“I have a tireless curiosity about people in general, and I love to find interesting stories. I’m no expert, but those characteristics seem to go productively well with the symptoms of ADHD.”
–Clarence Page, Award-Winning Journalist
Attention Deficit Hyperactivity Disorder (ADHD) is a brain disorder that is characterized by an individual’s consistent inattention, hyperactivity and impulsivity. While everyone experiences these symptoms at one point or another, what classifies these behaviors under ADHD is when it begins to affect normal day-to-day functioning and/or development. ADHD is typically diagnosed in children. According to the Centers for Disease Control and Prevention (CDC), more than 6.4 million children have been diagnosed with ADHD in the United States – 11 percent of children ages four to 17. ADHD is not a learning disability. However, ADHD can interfere with learning. According to understood.org, experts estimate that one-third to one-half of individuals with a learning disability also have ADHD.
ADHD Predominantly Inattentive Type, also known as ADD, is a type of ADHD that does not involve hyperactivity. People with ADD may have trouble finishing tasks or following directions, and might be easily distracted. But the symptoms are generally less noticeable for ADD than ADHD, and as a result many people with ADD are unfortunately overlooked.

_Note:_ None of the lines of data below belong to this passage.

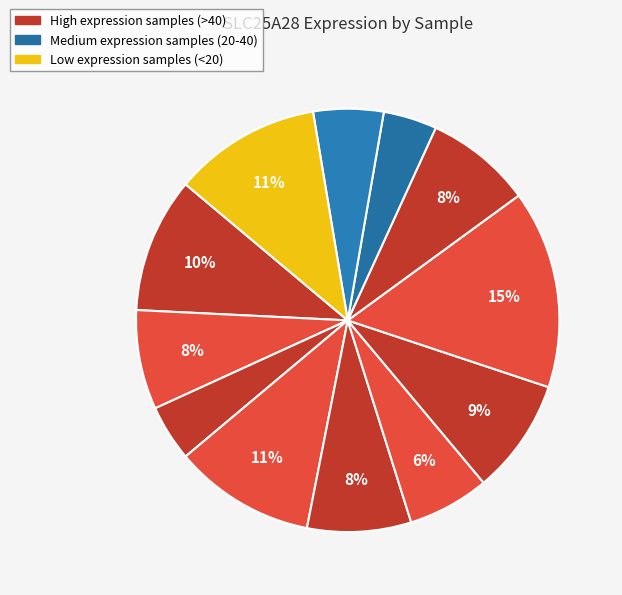

How many slices are in this pie chart?

12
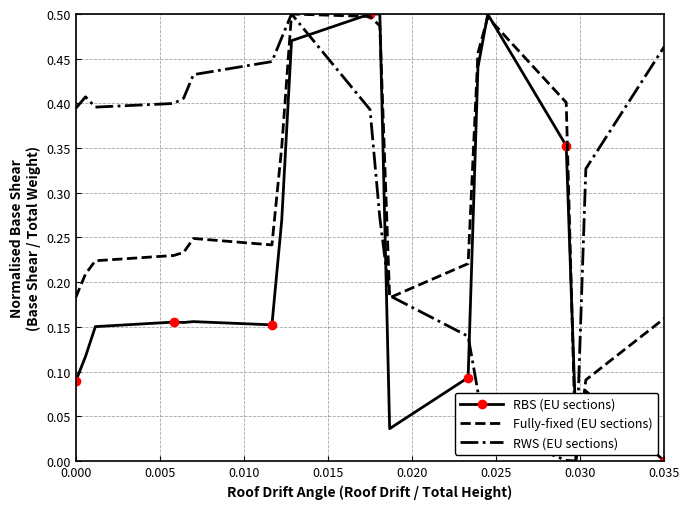

Rank the series by their average value, from highest to lowest.

RWS (EU sections), Fully-fixed (EU sections), RBS (EU sections)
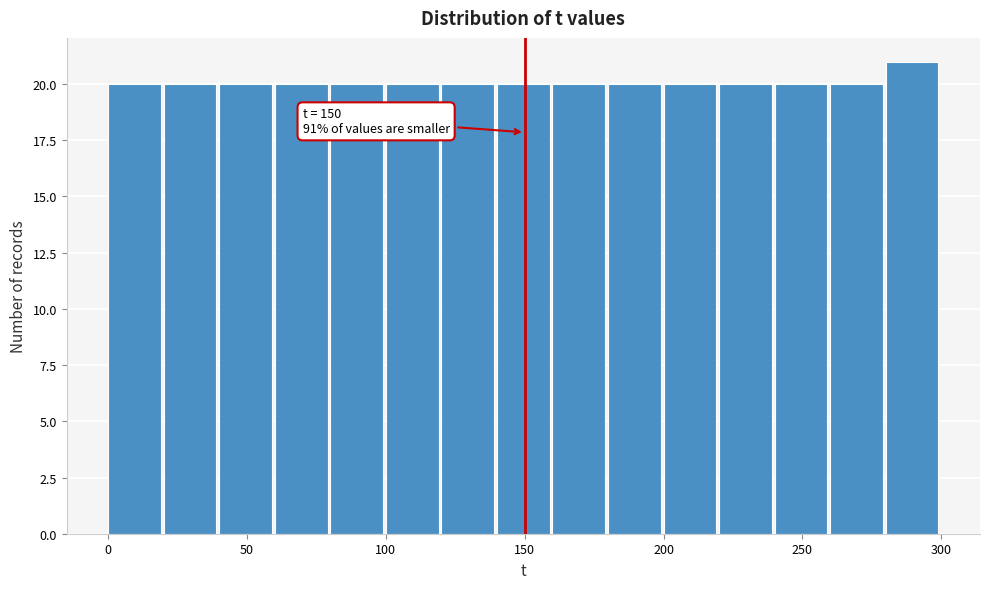

Which range on the x-axis has the tallest bar?

280 to 300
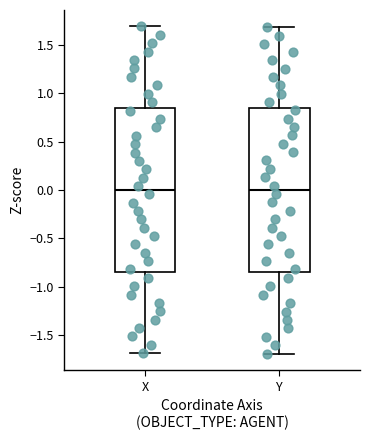

Where does the upper whisker of the box for Y end on the y-axis? The values are not printed on the chart, so give them approximately, as read against the axis.

1.70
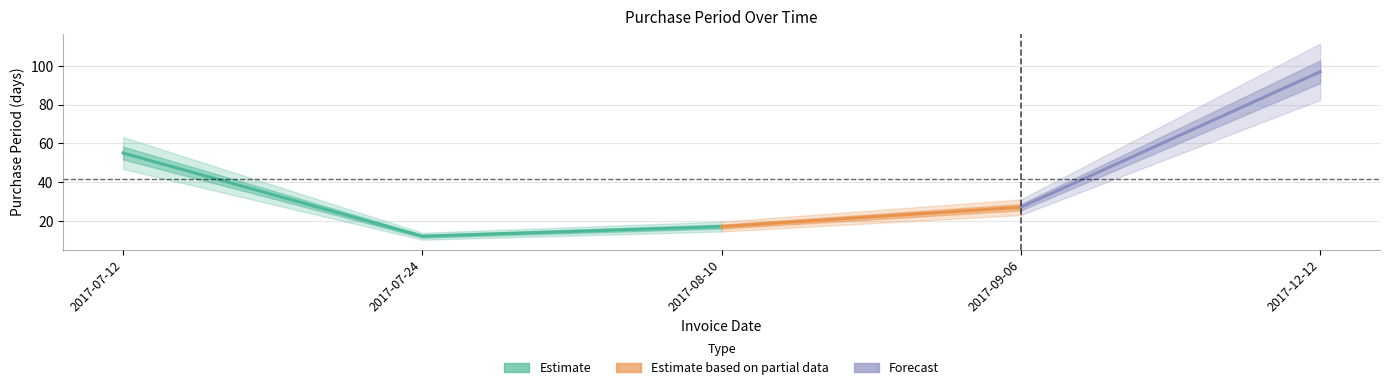

Which label corresponds to the largest value in the chart?

2017-12-12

National organizations for people with ADHD/ADD:
- The Attention Deficit Disorder Association provides information, resources and networking opportunities to help adults with Attention Deficit Hyperactivity Disorder lead better lives.
- CHADDis a membership organization that was founded in 1987 in response to the frustration and sense of isolation experienced by parents and their children with ADHD. They produce Attention Magazine for their members and they sponsor an annual conference.
- Understood’s goal is to help the millions of parents whose children, ages three to 20, have learning and attention issues. They want to empower them to understand their children’s issues and relate to their experiences. With this knowledge, parents can make effective choices that propel their children from simply coping to truly thriving.